◆ Work instructions ◆
Whenever a line in the data below includes the string "может", copy it out.

··· Data records ···

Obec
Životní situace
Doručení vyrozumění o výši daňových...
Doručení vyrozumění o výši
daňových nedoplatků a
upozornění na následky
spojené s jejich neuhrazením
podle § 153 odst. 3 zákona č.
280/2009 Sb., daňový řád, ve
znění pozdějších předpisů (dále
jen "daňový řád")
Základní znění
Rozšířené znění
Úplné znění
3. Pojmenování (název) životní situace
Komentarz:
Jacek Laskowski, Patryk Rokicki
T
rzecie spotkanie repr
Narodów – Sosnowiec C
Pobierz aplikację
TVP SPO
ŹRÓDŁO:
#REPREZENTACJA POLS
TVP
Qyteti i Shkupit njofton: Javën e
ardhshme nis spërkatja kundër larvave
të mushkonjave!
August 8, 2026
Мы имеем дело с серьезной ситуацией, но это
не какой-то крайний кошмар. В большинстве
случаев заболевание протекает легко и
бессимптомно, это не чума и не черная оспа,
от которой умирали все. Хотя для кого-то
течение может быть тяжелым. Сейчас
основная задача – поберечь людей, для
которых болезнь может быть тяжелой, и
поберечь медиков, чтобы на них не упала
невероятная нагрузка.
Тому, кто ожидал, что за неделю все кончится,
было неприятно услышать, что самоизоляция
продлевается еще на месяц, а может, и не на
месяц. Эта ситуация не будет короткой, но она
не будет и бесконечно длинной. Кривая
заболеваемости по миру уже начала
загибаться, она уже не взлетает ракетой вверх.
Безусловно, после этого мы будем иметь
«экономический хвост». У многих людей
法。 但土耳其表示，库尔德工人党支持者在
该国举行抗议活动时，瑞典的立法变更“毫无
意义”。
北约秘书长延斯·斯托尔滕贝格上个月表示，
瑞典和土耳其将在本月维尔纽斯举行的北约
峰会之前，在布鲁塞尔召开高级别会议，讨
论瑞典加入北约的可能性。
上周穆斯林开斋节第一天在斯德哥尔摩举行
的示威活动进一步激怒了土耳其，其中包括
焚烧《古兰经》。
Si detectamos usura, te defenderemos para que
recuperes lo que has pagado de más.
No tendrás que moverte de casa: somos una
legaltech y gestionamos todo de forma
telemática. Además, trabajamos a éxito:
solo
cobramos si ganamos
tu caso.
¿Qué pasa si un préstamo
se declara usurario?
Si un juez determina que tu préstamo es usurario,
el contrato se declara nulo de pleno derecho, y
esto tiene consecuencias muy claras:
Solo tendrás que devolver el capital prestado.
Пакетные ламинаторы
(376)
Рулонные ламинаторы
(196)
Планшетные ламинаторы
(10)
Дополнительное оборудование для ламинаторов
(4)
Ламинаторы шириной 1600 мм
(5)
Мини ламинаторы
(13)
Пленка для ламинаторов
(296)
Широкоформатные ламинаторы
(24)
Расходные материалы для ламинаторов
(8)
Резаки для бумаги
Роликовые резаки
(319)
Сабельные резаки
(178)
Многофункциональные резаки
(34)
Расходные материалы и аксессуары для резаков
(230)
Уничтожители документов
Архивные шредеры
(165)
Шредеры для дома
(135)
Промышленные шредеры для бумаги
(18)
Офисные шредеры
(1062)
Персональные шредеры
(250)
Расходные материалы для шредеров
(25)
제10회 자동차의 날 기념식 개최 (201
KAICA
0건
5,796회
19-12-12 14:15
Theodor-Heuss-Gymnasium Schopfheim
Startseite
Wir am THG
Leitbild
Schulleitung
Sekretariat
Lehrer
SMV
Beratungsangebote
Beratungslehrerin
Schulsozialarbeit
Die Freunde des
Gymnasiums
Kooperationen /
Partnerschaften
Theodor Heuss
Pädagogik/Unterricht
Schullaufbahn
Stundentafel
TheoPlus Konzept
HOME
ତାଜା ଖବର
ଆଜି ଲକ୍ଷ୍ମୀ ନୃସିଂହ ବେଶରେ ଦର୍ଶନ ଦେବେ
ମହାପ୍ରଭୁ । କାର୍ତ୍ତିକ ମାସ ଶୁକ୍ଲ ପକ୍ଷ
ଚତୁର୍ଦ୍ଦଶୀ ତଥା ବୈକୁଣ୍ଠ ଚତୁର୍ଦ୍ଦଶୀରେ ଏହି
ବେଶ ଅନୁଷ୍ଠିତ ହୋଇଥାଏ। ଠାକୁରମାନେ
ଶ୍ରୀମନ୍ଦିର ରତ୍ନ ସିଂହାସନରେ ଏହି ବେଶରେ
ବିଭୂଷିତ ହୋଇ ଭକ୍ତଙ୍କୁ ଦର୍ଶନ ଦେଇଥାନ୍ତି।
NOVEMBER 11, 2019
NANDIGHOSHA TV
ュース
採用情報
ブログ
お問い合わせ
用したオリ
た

···

◆ Result ◆
течение может быть тяжелым. Сейчас
которых болезнь может быть тяжелой, и
продлевается еще на месяц, а может, и не на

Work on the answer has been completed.